Silver Spring sf writer Charles Sheffield thought so, too, and wrote in seven weeks a novel he has submitted to the contest. "A book like this is in a sense a lottery ticket," he says. "But it's an expensive lottery ticket. I couldn't afford to spend a year on it."

In the beginning, his was going to be a utopian work, as per the contest rules. But Sheffield's artistic sensibility had other ideas. "The hero is born to a crack-addicted, alcoholic, chain-smoking mother, goes through all these troubles, and at the end of the book dies at 19. A pollyanna book is too unrealistic. There may be a happy future for the world but it won't come through any simple solution."

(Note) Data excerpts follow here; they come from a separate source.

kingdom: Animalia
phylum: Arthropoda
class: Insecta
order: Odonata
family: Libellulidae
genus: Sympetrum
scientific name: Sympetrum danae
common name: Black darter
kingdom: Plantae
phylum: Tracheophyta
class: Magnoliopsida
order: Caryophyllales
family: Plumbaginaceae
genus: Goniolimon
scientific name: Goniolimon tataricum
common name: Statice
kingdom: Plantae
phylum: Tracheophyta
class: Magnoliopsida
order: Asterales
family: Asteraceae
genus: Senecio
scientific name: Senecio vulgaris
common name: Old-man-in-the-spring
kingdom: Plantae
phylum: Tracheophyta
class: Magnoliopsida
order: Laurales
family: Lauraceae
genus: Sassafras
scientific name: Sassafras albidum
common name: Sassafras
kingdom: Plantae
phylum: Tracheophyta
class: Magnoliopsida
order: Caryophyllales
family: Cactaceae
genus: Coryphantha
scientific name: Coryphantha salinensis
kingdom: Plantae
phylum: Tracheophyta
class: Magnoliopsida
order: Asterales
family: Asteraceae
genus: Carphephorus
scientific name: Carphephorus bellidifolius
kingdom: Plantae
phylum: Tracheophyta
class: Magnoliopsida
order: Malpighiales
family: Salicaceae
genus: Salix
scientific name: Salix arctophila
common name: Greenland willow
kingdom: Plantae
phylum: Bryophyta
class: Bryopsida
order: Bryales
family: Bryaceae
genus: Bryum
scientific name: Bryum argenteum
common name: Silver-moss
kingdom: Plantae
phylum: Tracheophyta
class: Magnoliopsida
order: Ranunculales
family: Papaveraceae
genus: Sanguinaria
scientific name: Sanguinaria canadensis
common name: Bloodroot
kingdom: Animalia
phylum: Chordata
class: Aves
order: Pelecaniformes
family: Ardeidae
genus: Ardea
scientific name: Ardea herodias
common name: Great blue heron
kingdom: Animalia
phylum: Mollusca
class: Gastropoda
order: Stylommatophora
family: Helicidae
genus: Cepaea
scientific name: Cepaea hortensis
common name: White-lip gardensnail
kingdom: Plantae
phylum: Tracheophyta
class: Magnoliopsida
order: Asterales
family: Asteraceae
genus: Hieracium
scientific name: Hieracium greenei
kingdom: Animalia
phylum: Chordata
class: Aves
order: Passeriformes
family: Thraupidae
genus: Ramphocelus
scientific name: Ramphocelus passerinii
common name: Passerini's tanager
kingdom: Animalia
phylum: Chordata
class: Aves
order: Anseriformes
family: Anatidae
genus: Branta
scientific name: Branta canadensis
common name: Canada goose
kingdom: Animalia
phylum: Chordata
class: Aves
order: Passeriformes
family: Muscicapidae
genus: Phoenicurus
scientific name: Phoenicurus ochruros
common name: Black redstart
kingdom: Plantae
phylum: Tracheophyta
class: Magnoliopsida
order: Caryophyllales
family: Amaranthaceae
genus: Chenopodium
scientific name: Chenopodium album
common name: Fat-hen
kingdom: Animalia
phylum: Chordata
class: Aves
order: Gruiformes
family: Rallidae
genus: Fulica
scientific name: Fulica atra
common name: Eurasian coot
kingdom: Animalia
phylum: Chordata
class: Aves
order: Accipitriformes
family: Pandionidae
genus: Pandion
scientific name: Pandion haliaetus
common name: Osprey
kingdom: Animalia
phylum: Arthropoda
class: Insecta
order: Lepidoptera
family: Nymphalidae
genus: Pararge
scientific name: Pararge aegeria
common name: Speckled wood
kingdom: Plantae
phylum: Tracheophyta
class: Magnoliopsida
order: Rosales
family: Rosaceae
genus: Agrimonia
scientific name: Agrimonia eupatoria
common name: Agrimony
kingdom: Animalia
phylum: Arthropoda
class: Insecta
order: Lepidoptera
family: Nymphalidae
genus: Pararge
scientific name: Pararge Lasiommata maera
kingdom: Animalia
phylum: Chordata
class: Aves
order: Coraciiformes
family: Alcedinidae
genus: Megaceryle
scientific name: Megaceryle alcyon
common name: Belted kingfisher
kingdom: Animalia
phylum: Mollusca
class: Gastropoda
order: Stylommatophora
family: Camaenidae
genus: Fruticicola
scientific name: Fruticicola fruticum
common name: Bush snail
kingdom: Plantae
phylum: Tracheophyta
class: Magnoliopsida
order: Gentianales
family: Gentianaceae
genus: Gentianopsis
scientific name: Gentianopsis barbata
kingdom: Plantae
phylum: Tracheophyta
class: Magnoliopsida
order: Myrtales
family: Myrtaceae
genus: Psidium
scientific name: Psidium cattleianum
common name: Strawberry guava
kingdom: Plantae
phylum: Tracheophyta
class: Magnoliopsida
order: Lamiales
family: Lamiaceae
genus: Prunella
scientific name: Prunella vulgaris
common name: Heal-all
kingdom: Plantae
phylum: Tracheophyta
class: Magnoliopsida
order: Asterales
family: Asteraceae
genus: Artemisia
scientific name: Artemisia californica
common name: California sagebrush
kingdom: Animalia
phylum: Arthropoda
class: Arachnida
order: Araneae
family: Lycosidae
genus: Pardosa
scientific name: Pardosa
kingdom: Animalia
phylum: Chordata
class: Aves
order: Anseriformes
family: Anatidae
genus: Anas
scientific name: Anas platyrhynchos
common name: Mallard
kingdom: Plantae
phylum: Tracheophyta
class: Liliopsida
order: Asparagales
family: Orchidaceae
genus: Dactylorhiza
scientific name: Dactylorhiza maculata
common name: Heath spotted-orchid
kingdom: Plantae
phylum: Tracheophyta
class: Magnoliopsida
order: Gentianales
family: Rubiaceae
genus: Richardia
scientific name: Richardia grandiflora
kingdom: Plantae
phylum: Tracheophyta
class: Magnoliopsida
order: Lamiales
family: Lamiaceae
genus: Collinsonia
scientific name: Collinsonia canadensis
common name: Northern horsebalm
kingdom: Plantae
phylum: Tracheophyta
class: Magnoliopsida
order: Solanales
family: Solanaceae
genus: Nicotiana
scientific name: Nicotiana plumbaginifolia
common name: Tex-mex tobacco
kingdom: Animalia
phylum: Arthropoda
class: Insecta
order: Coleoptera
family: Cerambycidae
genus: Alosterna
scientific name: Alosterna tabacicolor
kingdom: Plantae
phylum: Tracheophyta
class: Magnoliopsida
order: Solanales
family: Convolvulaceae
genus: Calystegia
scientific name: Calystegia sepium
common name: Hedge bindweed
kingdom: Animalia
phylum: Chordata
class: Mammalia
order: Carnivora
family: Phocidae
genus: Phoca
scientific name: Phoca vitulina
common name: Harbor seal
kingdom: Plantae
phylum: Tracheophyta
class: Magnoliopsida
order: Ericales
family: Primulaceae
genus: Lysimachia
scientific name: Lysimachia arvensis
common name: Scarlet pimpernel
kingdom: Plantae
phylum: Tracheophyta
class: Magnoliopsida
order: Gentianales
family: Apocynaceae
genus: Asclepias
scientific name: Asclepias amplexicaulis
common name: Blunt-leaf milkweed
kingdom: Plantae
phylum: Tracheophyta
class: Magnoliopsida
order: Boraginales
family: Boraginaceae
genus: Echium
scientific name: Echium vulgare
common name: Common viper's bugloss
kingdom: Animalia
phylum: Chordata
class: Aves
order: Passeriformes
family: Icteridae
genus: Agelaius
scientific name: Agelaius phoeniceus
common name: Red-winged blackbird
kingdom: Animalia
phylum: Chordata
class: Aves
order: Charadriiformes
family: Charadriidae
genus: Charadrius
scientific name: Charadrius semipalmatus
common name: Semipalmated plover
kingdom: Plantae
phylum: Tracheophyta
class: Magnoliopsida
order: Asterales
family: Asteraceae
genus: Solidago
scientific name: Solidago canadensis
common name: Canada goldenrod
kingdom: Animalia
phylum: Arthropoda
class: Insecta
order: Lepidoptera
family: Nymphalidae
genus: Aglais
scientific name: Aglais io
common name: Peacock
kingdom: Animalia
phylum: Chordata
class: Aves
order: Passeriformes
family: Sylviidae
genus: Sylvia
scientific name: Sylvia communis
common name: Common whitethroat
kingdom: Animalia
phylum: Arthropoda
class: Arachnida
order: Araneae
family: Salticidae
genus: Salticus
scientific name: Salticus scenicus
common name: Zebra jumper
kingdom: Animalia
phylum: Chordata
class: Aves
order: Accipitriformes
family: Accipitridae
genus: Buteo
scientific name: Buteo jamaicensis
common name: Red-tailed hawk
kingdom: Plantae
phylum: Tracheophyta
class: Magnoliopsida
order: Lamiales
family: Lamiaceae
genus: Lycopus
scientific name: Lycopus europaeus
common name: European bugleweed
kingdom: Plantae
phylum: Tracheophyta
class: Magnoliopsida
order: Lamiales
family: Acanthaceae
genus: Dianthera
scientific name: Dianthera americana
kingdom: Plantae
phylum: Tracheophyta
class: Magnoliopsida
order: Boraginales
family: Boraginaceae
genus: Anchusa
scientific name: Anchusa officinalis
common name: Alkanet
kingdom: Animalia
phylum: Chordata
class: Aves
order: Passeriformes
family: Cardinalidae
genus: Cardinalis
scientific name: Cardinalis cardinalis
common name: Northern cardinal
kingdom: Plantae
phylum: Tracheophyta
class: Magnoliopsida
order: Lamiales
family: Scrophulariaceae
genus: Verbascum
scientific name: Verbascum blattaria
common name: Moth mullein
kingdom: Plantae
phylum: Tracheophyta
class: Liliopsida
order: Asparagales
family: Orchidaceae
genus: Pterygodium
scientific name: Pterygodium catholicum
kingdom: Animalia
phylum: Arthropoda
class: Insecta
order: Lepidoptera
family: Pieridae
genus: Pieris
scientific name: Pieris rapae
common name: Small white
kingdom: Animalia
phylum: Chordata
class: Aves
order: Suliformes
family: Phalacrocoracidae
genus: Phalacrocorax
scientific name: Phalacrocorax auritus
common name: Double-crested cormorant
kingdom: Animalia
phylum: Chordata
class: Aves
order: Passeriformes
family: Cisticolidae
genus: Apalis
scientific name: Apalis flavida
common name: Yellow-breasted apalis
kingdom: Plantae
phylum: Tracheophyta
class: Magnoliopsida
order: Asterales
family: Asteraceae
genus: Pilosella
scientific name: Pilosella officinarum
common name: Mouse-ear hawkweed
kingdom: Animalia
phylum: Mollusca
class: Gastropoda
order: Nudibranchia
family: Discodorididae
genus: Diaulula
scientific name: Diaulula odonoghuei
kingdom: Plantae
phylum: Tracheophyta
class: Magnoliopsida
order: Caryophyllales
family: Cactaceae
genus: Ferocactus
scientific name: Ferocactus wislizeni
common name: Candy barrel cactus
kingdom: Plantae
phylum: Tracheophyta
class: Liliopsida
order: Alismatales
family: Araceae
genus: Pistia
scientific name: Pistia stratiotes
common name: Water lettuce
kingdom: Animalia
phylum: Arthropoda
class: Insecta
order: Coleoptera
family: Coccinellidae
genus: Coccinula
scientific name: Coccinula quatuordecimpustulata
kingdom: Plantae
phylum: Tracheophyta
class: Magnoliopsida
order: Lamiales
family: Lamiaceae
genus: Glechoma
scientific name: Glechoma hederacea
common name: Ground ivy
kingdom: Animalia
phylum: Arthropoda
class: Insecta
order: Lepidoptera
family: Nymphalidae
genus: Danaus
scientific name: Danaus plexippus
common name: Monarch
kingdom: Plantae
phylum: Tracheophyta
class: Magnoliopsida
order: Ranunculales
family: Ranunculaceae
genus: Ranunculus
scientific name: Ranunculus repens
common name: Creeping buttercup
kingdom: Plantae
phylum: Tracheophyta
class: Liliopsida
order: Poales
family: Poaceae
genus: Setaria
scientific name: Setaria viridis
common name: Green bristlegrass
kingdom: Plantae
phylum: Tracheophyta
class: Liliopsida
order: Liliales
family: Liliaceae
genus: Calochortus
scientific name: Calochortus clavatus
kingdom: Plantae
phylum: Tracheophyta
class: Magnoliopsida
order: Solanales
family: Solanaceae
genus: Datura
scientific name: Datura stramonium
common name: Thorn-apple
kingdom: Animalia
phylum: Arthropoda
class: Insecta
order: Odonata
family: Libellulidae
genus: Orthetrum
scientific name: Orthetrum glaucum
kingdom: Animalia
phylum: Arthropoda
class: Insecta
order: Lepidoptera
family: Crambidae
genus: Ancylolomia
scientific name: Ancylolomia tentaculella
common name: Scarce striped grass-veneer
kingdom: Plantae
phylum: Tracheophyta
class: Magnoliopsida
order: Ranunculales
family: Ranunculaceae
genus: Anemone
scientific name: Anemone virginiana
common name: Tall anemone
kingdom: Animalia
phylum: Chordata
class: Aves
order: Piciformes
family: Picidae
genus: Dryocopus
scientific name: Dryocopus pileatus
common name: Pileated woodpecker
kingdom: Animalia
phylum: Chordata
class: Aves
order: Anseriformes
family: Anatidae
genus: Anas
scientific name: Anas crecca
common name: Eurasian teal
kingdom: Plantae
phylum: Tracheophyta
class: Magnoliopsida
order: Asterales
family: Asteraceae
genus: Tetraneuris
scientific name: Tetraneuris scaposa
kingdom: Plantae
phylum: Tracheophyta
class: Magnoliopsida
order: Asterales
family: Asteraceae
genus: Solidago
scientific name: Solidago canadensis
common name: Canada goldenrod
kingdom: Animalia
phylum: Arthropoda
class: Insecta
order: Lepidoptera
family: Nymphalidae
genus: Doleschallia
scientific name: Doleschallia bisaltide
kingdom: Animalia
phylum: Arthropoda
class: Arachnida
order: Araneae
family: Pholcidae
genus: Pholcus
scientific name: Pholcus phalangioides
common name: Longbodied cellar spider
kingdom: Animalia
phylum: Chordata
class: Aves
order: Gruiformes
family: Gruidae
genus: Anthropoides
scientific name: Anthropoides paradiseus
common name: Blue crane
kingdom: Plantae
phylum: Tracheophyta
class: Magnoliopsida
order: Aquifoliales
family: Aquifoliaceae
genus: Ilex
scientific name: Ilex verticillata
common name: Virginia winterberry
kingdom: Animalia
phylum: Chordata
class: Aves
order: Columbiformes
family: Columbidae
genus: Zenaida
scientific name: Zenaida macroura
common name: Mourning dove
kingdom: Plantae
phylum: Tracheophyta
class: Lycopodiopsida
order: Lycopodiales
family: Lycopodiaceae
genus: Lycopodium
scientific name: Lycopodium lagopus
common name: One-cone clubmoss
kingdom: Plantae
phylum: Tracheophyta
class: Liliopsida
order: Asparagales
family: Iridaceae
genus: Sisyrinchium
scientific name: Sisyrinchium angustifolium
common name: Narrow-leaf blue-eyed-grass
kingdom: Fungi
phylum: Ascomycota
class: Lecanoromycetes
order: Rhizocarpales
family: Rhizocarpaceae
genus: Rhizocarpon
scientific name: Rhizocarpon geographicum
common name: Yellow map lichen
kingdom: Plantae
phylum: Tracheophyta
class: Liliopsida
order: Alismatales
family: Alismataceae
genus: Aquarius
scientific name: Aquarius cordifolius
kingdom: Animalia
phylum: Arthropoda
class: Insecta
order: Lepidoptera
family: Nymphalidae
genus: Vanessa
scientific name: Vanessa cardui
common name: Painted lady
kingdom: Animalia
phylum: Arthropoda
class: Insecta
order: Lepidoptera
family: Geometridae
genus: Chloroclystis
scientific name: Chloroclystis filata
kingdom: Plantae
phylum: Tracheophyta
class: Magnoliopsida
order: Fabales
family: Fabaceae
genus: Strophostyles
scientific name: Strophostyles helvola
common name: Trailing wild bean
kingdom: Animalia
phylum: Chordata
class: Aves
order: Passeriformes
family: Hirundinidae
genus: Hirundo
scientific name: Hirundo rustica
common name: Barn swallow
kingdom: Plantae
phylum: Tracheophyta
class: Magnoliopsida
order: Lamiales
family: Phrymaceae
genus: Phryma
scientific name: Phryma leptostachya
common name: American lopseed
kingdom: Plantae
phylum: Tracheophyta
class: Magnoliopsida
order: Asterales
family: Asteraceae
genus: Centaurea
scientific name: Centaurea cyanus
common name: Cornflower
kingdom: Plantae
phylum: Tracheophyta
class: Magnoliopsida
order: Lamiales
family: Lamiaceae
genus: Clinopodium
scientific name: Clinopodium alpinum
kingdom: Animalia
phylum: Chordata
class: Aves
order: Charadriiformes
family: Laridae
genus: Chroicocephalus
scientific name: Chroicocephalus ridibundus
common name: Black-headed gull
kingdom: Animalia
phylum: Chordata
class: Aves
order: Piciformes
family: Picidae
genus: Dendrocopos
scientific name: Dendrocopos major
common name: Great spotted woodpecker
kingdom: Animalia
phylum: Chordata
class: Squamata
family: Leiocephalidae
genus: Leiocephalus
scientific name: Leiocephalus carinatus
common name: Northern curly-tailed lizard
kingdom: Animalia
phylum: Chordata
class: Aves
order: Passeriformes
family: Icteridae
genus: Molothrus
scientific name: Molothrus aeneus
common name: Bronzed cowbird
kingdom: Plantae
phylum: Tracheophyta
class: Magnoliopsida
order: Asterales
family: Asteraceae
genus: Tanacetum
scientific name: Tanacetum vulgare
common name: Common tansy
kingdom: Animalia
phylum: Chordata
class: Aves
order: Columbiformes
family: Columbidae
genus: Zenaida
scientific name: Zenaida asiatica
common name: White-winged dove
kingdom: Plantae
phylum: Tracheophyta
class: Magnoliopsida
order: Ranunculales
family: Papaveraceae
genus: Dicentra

Reagan says there have been 22,000 requests for entry packages, including many from the Soviet Union, Indonesia, Australia, the Philippines. CNN helped a bit here, but according to Reagan the contest hasn't been heavily promoted on the boss's television operations.

"In the end," Reagan believes, "if someone writes a book like this, it's got to come from them. All we're creating is a reason to move it from the back burner to the front burner."

The reason, of course, is the $500,000, a sum sufficient to permit the prosperity and survival of the writer, if not necessarily the planet. But there's the possibility that the money may stay right in Turner's pocket. The competition reserves the right not to give any awards at all.

"The worst-case scenario," says a cheerful Reagan, "is that the judges will hate everything."

Contest guidelines are available from The Turner Tomorrow Awards, One CNN Center, Box 105366, Atlanta, Ga. 30348-5366.